Tres Esperanzas, tres Nadjas (Nadejdas) iluminaron las vidas de Lenin, Stalin y André Breton: Kroupskaia, Alliluieva y la francesa Léonie Delcourt. Doce años después de que Breton publicara su primer poema en «La Falange» (que nada tenía que ver con la del primo nacionalista), la musa se les apareció a los surrealistas. Aquella inmaculada concepción les enseñó lo que es fundamental aprender y nadie revela: las relaciones de la poesía con la vida y el azar, el amor loco. Todos los recuerdos, apuntes y fotos del grupo, uno tras otro, fueron vendidos al mejor postor.
En 1925 André Breton escribió «Nadja». En una carta a su editor Gallimard del 20 de diciembre de 1939 desea unir «Nadja», «Vasos comunicantes» y «Amor loco» bajo la misma portada.
Los manuscritos son un floreciente comercio para especuladores del lucro. Especialmente los que se etiquetan con el reclamo de «surrealistas». A menudo recibo mensajes como el de Sergei Martín: «En la sala de subastas n°12 del Hôtel Drouot fue vendida por el Estudio del Baron Ribeyre (actuando como experta Maryse Castaing) una carta manuscrita suya (una correpondencia «pneumática» de cinco líneas) dirigida a Dalí, por 1.200 euros…»
Los escritores ignoramos las compra-ventas realizadas a nuestras espaldas. Inconscientes las fomentamos con nuestra pasión por la bibibliofilia.

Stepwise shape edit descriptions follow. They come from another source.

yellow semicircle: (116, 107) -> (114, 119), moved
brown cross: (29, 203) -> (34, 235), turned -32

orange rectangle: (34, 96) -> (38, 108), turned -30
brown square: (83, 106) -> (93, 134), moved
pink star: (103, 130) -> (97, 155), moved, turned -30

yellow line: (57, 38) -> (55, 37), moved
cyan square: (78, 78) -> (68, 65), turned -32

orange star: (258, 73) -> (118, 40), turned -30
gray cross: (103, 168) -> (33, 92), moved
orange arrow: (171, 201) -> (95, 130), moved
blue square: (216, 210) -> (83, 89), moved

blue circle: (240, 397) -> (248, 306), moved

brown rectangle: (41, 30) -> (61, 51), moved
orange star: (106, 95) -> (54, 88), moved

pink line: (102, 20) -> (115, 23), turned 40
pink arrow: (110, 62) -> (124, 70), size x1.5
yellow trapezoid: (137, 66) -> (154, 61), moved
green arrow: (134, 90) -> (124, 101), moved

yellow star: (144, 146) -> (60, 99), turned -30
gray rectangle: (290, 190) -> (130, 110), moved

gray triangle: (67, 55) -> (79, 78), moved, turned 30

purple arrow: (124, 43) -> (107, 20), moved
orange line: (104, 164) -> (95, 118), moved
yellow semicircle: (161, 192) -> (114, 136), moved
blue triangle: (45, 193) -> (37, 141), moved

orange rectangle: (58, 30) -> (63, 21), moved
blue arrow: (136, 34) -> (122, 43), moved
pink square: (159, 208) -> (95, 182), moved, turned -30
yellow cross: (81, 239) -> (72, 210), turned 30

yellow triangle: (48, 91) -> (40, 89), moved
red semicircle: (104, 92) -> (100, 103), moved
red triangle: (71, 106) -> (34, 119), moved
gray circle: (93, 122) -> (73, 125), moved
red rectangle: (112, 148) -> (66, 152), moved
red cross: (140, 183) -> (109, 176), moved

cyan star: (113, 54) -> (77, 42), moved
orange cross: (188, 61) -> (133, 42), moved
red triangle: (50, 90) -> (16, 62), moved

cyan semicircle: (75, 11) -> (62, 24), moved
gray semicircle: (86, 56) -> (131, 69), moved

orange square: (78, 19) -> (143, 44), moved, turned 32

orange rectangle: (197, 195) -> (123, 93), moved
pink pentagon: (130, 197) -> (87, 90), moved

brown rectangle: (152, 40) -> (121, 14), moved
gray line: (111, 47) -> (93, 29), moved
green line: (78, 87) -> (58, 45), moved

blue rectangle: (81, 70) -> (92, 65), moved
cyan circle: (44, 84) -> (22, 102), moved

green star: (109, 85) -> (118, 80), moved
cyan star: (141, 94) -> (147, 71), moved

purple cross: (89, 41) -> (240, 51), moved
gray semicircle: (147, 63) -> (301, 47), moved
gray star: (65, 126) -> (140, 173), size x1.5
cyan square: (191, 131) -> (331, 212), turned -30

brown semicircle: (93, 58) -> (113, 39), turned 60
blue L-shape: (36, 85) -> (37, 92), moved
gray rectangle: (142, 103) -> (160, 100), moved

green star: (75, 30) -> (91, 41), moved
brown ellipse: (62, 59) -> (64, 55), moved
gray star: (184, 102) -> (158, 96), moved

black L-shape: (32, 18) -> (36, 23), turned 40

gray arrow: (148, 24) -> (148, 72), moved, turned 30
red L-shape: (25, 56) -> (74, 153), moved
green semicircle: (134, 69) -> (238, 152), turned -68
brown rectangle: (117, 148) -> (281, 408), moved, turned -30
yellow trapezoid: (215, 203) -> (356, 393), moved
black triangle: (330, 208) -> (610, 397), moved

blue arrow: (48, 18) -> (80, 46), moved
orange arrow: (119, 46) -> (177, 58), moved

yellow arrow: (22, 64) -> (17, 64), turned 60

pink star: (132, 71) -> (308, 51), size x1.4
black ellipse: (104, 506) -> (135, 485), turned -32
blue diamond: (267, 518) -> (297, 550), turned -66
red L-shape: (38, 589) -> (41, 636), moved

A partir de 1961 André Breton dirigió la revista «La brecha». Serie de ocho números, los últimos, comenzada en octubre de 1961. Con ilustraciones de Jean Benoît, Magritte o Toyen. Para pagar al estado el impuesto de herencia los funcionarios decidieron cortar una pared del pisito de Breton para saldar la cuenta fiscal. Sin enojo dispusieron el tajo. La leyenda de «Pecorone de Ser Giovanni» cuenta cómo otro acreedor cobró su deuda en tiempos de barbarie: cortándole al deudor una libra de su cuerpo. En 1932 André Breton escribió «Miseria de la poesía» : «La poesía no puede dejarse pervertir por el orden y la propaganda de los titanes totalitarios y los estafadores de la poesía».